医学教育つれづれ

医学教育に関する論文のPOINTを書き出した備忘録的なブログです。

医学生が長期記憶にとどめるために用いる学習技法。横断的分析

Learning techniques that medical students use for long-term retention: A cross-sectional analysis
Amaia UrrizolaORCID Icon, Raúl Santiago & Leire Arbea
Published online: 28 Oct 2022
Download citation  https://doi.org/10.1080/0142159X.2022.2137016 

https://www.tandfonline.com/doi/full/10.1080/0142159X.2022.2137016?af=R

 

ポイント

再読、ハイライト、要約は、医学生の間で最も知られ、使用されている学習技法であり、最も効果が低い。

メタ認知は、学習成果に対する効果が最も大きく、すべてのサブグループに恩恵を与える。メタ認知は教えることが可能であり、自己学習には不可欠であるが、92%の学生はそれが何であるか知らない。

平均以下の学生の成績を向上させる学習技法は1つもなかった。

 

背景

学習技術とは、「情報の獲得、整理、合成、評価、記憶、利用に役立つ行動」であり(Gurung et al. 学生が授業や評価に対する認識に基づいて採用する学習技法は、学生の学習の質や効果を決定する要因の一つである(Entwistle 2019)。

学部生に最も効果的な学習方法は分散学習と模擬試験であり、効果的でない学習方法は再読、ハイライト、要約であるとレビューやメタアナリシスで結論付けられている。ただし、このエビデンスは2014年以前の短期定着研究から集められたものであり、他にも効果が期待できる技法(メタ認知、検索、コンセプトマッピング、学習目標の設定)は含まれていない。また、医学生の長期的な定着に何が最も効果的であるかについては、実設計のエビデンスはほとんどない。

メタ認知とは、自分自身の認知プロセスを自覚することであり、学習との関連では、メタ認知的知識、モニタリング、コントロールの3つの要素が区別される(Rivers et al.2020)。学業成績に高い影響を与えると思われる要素の1つである(Hattie 2009)。

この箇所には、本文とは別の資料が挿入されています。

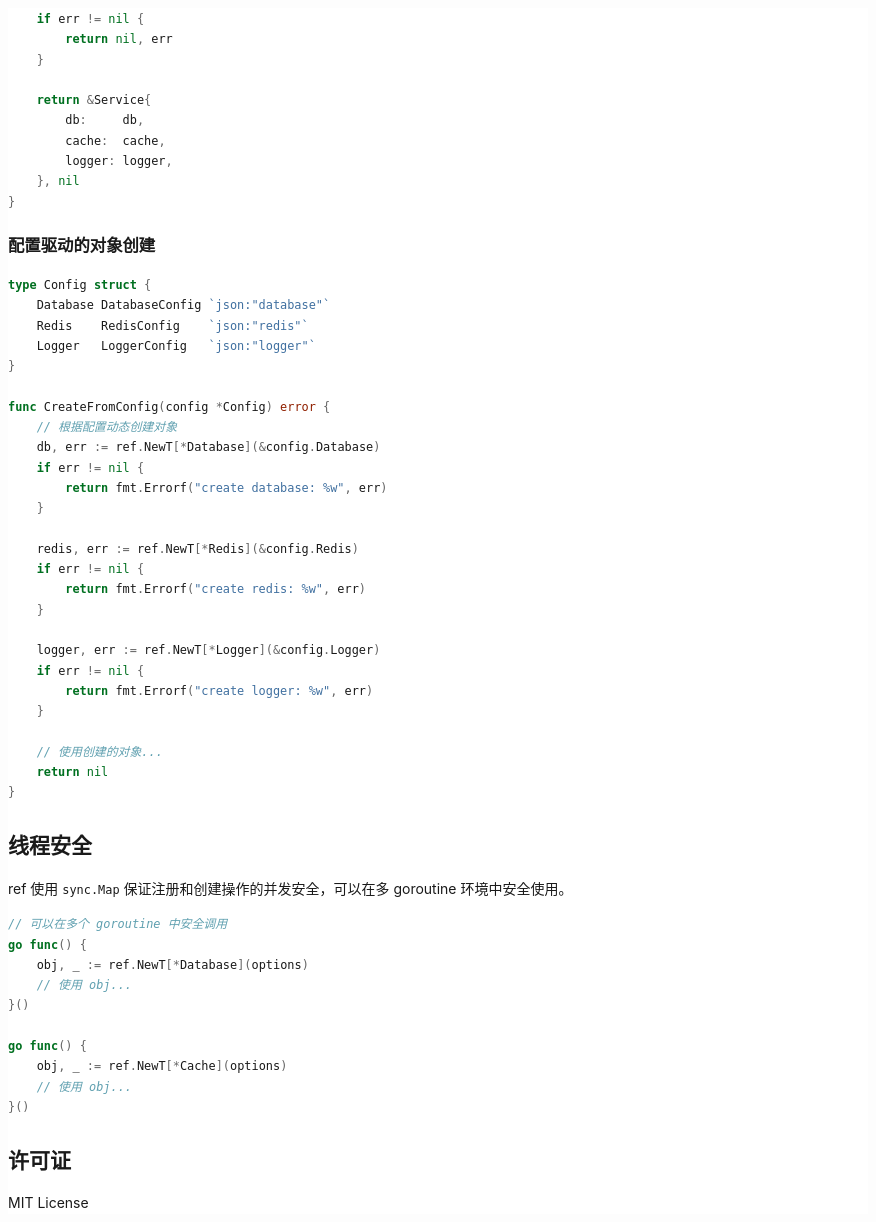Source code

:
 ```go
    if err != nil {
        return nil, err
    }
    
    return &Service{
        db:     db,
        cache:  cache,
        logger: logger,
    }, nil
}
```

### 配置驱动的对象创建

```go
type Config struct {
    Database DatabaseConfig `json:"database"`
    Redis    RedisConfig    `json:"redis"`
    Logger   LoggerConfig   `json:"logger"`
}

func CreateFromConfig(config *Config) error {
    // 根据配置动态创建对象
    db, err := ref.NewT[*Database](&config.Database)
    if err != nil {
        return fmt.Errorf("create database: %w", err)
    }
    
    redis, err := ref.NewT[*Redis](&config.Redis)
    if err != nil {
        return fmt.Errorf("create redis: %w", err)
    }
    
    logger, err := ref.NewT[*Logger](&config.Logger)
    if err != nil {
        return fmt.Errorf("create logger: %w", err)
    }
    
    // 使用创建的对象...
    return nil
}
```

## 线程安全

ref 使用 `sync.Map` 保证注册和创建操作的并发安全，可以在多 goroutine 环境中安全使用。

```go
// 可以在多个 goroutine 中安全调用
go func() {
    obj, _ := ref.NewT[*Database](options)
    // 使用 obj...
}()

go func() {
    obj, _ := ref.NewT[*Cache](options)
    // 使用 obj...
}()
```

## 许可证

MIT License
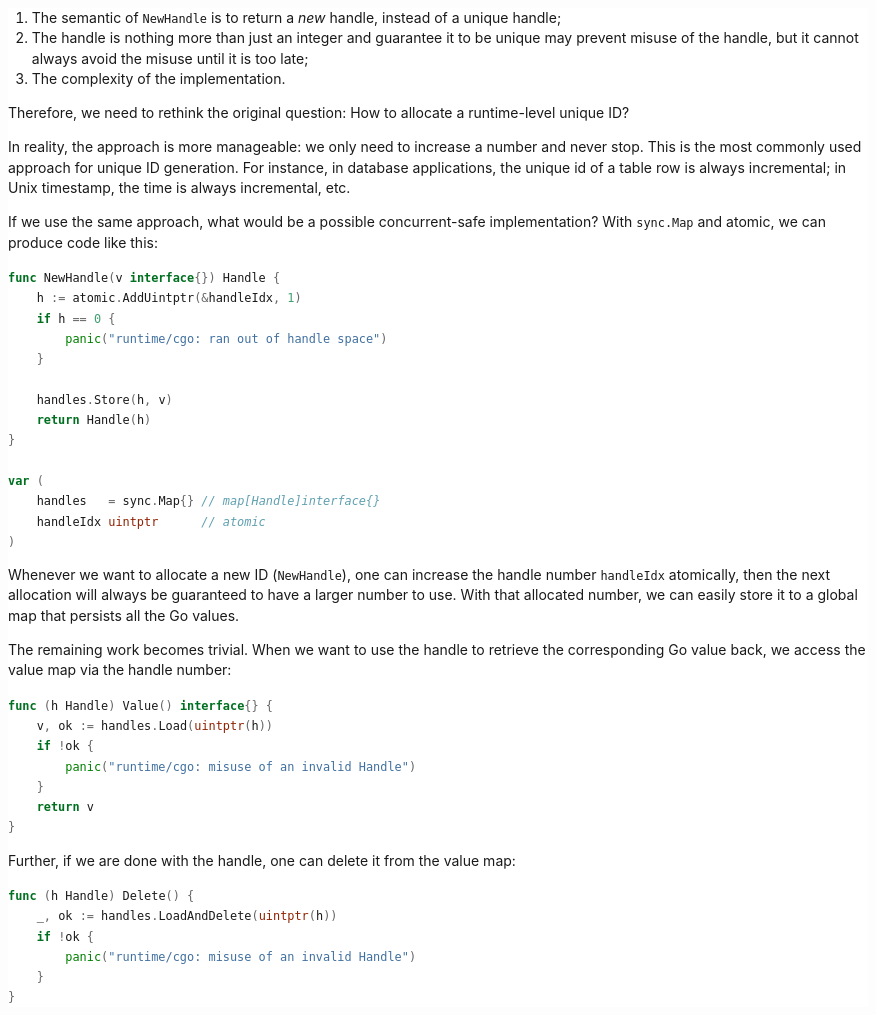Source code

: 1. The semantic of `NewHandle` is to return a *new* handle, instead of a unique handle;
2. The handle is nothing more than just an integer and guarantee it to be unique may prevent misuse of the handle, but it cannot always avoid the misuse until it is too late;
3. The complexity of the implementation.

Therefore, we need to rethink the original question: How to allocate a runtime-level unique ID?

In reality, the approach is more manageable: we only need to increase a number and never stop. This is the most commonly used approach for unique ID generation. For instance, in database applications, the unique id of a table row is always incremental; in Unix timestamp, the time is always incremental, etc.

If we use the same approach, what would be a possible concurrent-safe implementation? With `sync.Map` and atomic, we can produce code like this:

```go
func NewHandle(v interface{}) Handle {
	h := atomic.AddUintptr(&handleIdx, 1)
	if h == 0 {
		panic("runtime/cgo: ran out of handle space")
	}

	handles.Store(h, v)
	return Handle(h)
}

var (
	handles   = sync.Map{} // map[Handle]interface{}
	handleIdx uintptr      // atomic
)
```

Whenever we want to allocate a new ID (`NewHandle`), one can increase the handle number `handleIdx` atomically, then the next allocation will always be guaranteed to have a larger number to use. With that allocated number, we can easily store it to a global map that persists all the Go values.

The remaining work becomes trivial. When we want to use the handle to retrieve the corresponding Go value back, we access the value map via the handle number:

```go
func (h Handle) Value() interface{} {
	v, ok := handles.Load(uintptr(h))
	if !ok {
		panic("runtime/cgo: misuse of an invalid Handle")
	}
	return v
}
```

Further, if we are done with the handle, one can delete it from the value map:

```go
func (h Handle) Delete() {
	_, ok := handles.LoadAndDelete(uintptr(h))
	if !ok {
		panic("runtime/cgo: misuse of an invalid Handle")
	}
}
```


[^dubov2020cgohandle]: Alex Dubov. 2020. runtime: provide centralized facility for managing (c)go pointer handles. The Go Project Issue Tracker. Feb 5. https://go.dev/issue/37033
[^ou2021cgohandle]: Changkun Ou. 2021. runtime/cgo: add Handle for managing (c)go pointers. The Go Project CL Tracker. Feb 21, 2021. https://go.dev/cl/294670
[^out2020cgohandle2]: Changkun Ou. 2021. runtime/cgo: add Handle for managing (c)go pointers. The Go Project CL Tracker. Feb 23, 2021. https://go.dev/cl/295369
[^taylor2015cgorules]: Ian Lance Taylor. 2015. cmd/cgo: specify rules for passing pointers between Go and C. The Go Project Issue Tracker. Aug 31. https://go.dev/issue/12416
[^taylor2015cgorules2]: Ian Lance Taylor. 2015. Proposal: Rules for passing pointers between Go and C. The Go project design proposals. https://golang.org/design/12416-cgo-pointers
[^go2019cgo]: Go Contributors. cgo. Mar 12, 2019. https://github.com/golang/go/wiki/cgo
[^ou2021clipboard]: Changkun Ou. 2021. cross-platform clipboard package. The golang.design Initiative. Feb 25. https://github.com/golang-design/clipboard
[^ou2021hotkey]: Changkun Ou. 2021. cross-platform hotkey package. The golang.design Initiative. Feb 27. https://github.com/golang-design/hotkey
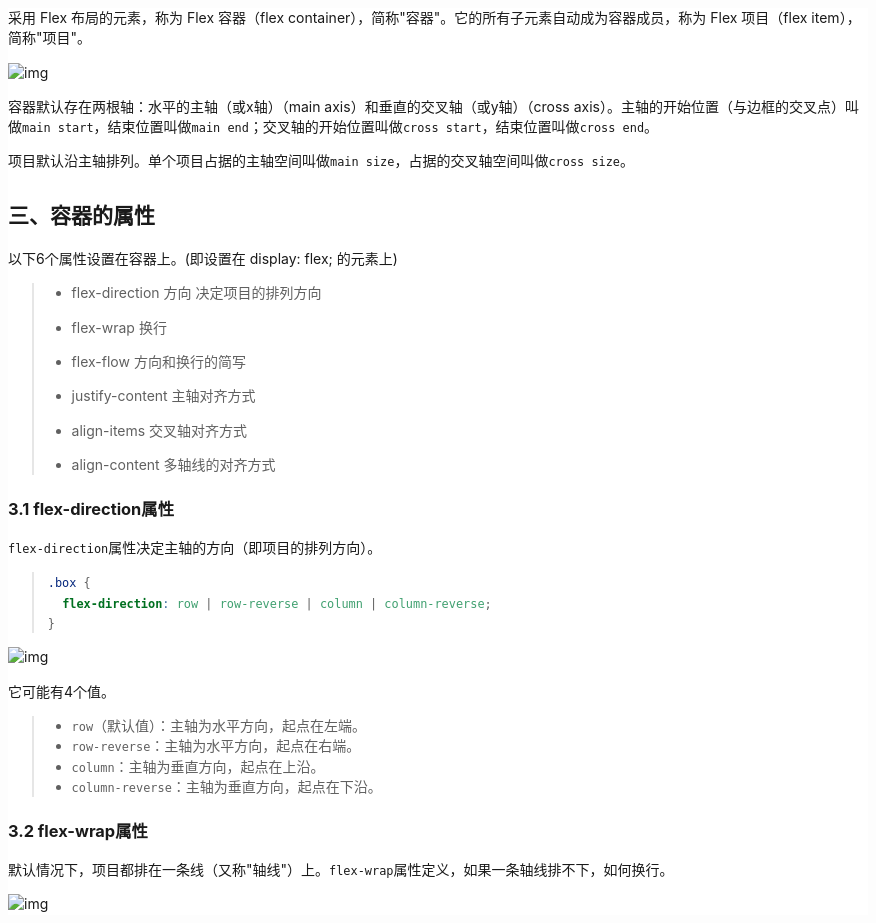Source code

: 采用 Flex 布局的元素，称为 Flex 容器（flex container），简称"容器"。它的所有子元素自动成为容器成员，称为 Flex 项目（flex item），简称"项目"。

![img](http://www.ruanyifeng.com/blogimg/asset/2015/bg2015071004.png)

容器默认存在两根轴：水平的主轴（或x轴）（main axis）和垂直的交叉轴（或y轴）（cross axis）。主轴的开始位置（与边框的交叉点）叫做`main start`，结束位置叫做`main end`；交叉轴的开始位置叫做`cross start`，结束位置叫做`cross end`。

项目默认沿主轴排列。单个项目占据的主轴空间叫做`main size`，占据的交叉轴空间叫做`cross size`。



## 三、容器的属性

以下6个属性设置在容器上。(即设置在 display: flex; 的元素上)



>- flex-direction      方向     决定项目的排列方向
>
>- flex-wrap             换行     
>
>- flex-flow              方向和换行的简写
>
>  
>
>- justify-content    主轴对齐方式
>
>- align-items          交叉轴对齐方式
>
>- align-content      多轴线的对齐方式



### 3.1 flex-direction属性

`flex-direction`属性决定主轴的方向（即项目的排列方向）。

> ```css
> .box {
>   flex-direction: row | row-reverse | column | column-reverse;
> }
> ```

![img](http://www.ruanyifeng.com/blogimg/asset/2015/bg2015071005.png)

它可能有4个值。

> - `row`（默认值）：主轴为水平方向，起点在左端。
> - `row-reverse`：主轴为水平方向，起点在右端。
> - `column`：主轴为垂直方向，起点在上沿。
> - `column-reverse`：主轴为垂直方向，起点在下沿。

### 3.2 flex-wrap属性

默认情况下，项目都排在一条线（又称"轴线"）上。`flex-wrap`属性定义，如果一条轴线排不下，如何换行。

![img](http://www.ruanyifeng.com/blogimg/asset/2015/bg2015071006.png)
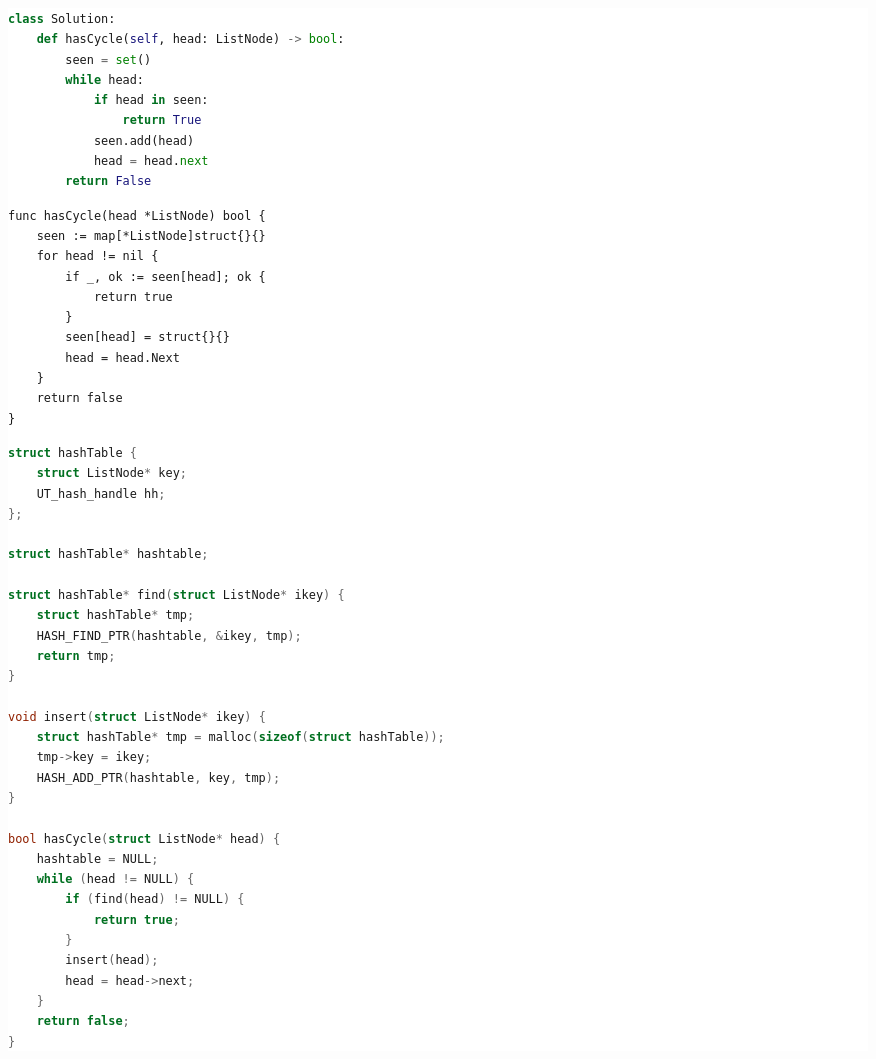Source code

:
 ```Python
class Solution:
    def hasCycle(self, head: ListNode) -> bool:
        seen = set()
        while head:
            if head in seen:
                return True
            seen.add(head)
            head = head.next
        return False
```

```Golang
func hasCycle(head *ListNode) bool {
    seen := map[*ListNode]struct{}{}
    for head != nil {
        if _, ok := seen[head]; ok {
            return true
        }
        seen[head] = struct{}{}
        head = head.Next
    }
    return false
}
```

```C
struct hashTable {
    struct ListNode* key;
    UT_hash_handle hh;
};

struct hashTable* hashtable;

struct hashTable* find(struct ListNode* ikey) {
    struct hashTable* tmp;
    HASH_FIND_PTR(hashtable, &ikey, tmp);
    return tmp;
}

void insert(struct ListNode* ikey) {
    struct hashTable* tmp = malloc(sizeof(struct hashTable));
    tmp->key = ikey;
    HASH_ADD_PTR(hashtable, key, tmp);
}

bool hasCycle(struct ListNode* head) {
    hashtable = NULL;
    while (head != NULL) {
        if (find(head) != NULL) {
            return true;
        }
        insert(head);
        head = head->next;
    }
    return false;
}
```
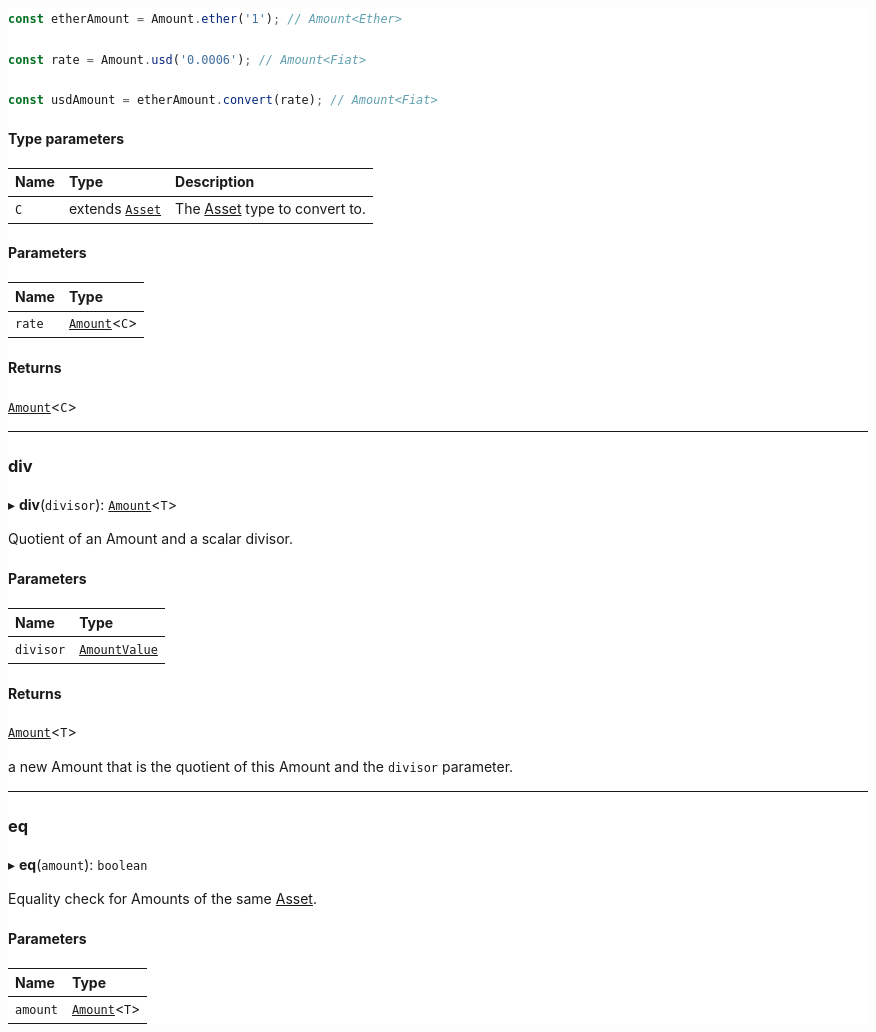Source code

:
 ```ts
const etherAmount = Amount.ether('1'); // Amount<Ether>

const rate = Amount.usd('0.0006'); // Amount<Fiat>

const usdAmount = etherAmount.convert(rate); // Amount<Fiat>
```

#### Type parameters

| Name | Type | Description |
| :------ | :------ | :------ |
| `C` | extends [`Asset`](../README.md#asset) | The [Asset](../README.md#asset) type to convert to. |

#### Parameters

| Name | Type |
| :------ | :------ |
| `rate` | [`Amount`](Amount.md)<`C`\> |

#### Returns

[`Amount`](Amount.md)<`C`\>

___

### div

▸ **div**(`divisor`): [`Amount`](Amount.md)<`T`\>

Quotient of an Amount and a scalar divisor.

#### Parameters

| Name | Type |
| :------ | :------ |
| `divisor` | [`AmountValue`](../README.md#amountvalue) |

#### Returns

[`Amount`](Amount.md)<`T`\>

a new Amount that is the quotient of this Amount and the `divisor` parameter.

___

### eq

▸ **eq**(`amount`): `boolean`

Equality check for Amounts of the same [Asset](../README.md#asset).

#### Parameters

| Name | Type |
| :------ | :------ |
| `amount` | [`Amount`](Amount.md)<`T`\> |
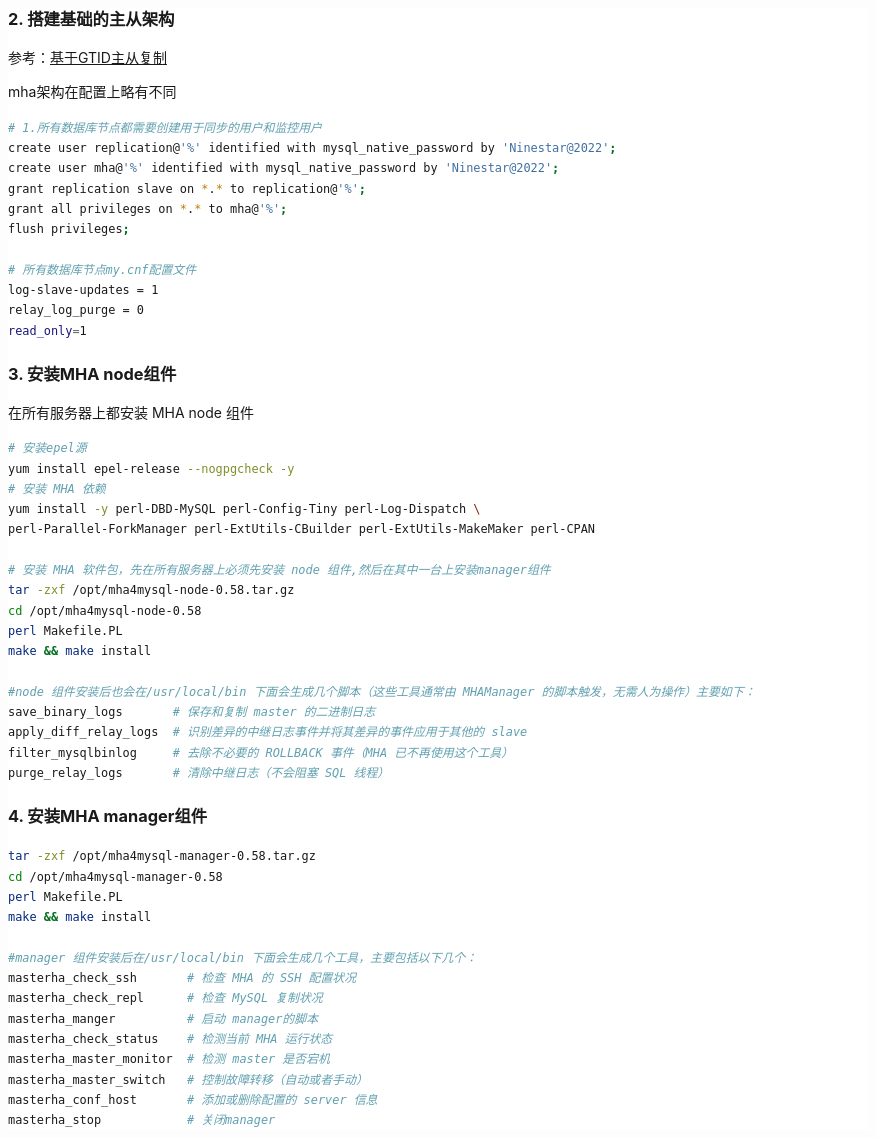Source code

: ### 2. 搭建基础的主从架构

参考：[基于GTID主从复制](mysql%20主从架构.md#基于GTID主从复制)

mha架构在配置上略有不同

```bash
# 1.所有数据库节点都需要创建用于同步的用户和监控用户
create user replication@'%' identified with mysql_native_password by 'Ninestar@2022';
create user mha@'%' identified with mysql_native_password by 'Ninestar@2022';
grant replication slave on *.* to replication@'%';
grant all privileges on *.* to mha@'%';
flush privileges;

# 所有数据库节点my.cnf配置文件
log-slave-updates = 1
relay_log_purge = 0
read_only=1
```

### 3. 安装MHA node组件

在所有服务器上都安装 MHA node 组件

```bash
# 安装epel源
yum install epel-release --nogpgcheck -y
# 安装 MHA 依赖
yum install -y perl-DBD-MySQL perl-Config-Tiny perl-Log-Dispatch \
perl-Parallel-ForkManager perl-ExtUtils-CBuilder perl-ExtUtils-MakeMaker perl-CPAN

# 安装 MHA 软件包，先在所有服务器上必须先安装 node 组件,然后在其中一台上安装manager组件
tar -zxf /opt/mha4mysql-node-0.58.tar.gz
cd /opt/mha4mysql-node-0.58
perl Makefile.PL
make && make install

#node 组件安装后也会在/usr/local/bin 下面会生成几个脚本（这些工具通常由 MHAManager 的脚本触发，无需人为操作）主要如下：
save_binary_logs       # 保存和复制 master 的二进制日志
apply_diff_relay_logs  # 识别差异的中继日志事件并将其差异的事件应用于其他的 slave
filter_mysqlbinlog     # 去除不必要的 ROLLBACK 事件（MHA 已不再使用这个工具）
purge_relay_logs       # 清除中继日志（不会阻塞 SQL 线程）

```

### 4. 安装MHA manager组件

```bash
tar -zxf /opt/mha4mysql-manager-0.58.tar.gz
cd /opt/mha4mysql-manager-0.58
perl Makefile.PL
make && make install

#manager 组件安装后在/usr/local/bin 下面会生成几个工具，主要包括以下几个：
masterha_check_ssh       # 检查 MHA 的 SSH 配置状况
masterha_check_repl      # 检查 MySQL 复制状况
masterha_manger          # 启动 manager的脚本
masterha_check_status    # 检测当前 MHA 运行状态
masterha_master_monitor  # 检测 master 是否宕机
masterha_master_switch   # 控制故障转移（自动或者手动）
masterha_conf_host       # 添加或删除配置的 server 信息
masterha_stop            # 关闭manager

```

学習目標や目的(パフォーマンス目標と修練目標の両方)を設定することは、学生の満足度、エンゲージメント、学業成績と関連し、特に修練目標はメタ認知と強く相関している(Roebken 2007)。

研究方法

2020年9月にUniversidad de NavarraのDegree in Medicineの2年生と3年生の155人をサンプルに横断的な分析を行った。目的は、異なる学習技術の使用が医学部生の学業成績に与える影響を評価することであり、3ヶ月までの定着度を評価した。学習方法、学習セッションの間隔、学業成績に基づき、サブグループ分析を実施した。

結果

再読、ハイライト、要約は、医学生の間で最もよく知られ、使用されている技法であり、学業成績に悪影響を及ぼすことがわかった。メタ認知は最も効果的な技法であったが、92%の学生はそれが何であるかを知らなかった。平均以下の学生の成績を向上させるような学習技法は一つもなかった。

結論

大学のカリキュラムは、学生が生涯学習者になるために、より効率的なテクニック、特にメタ認知の利用を促進すべきである。これらの結果を確認するためには、さらなる研究が必要である。平均以下の学生は、依然として困難な集団である。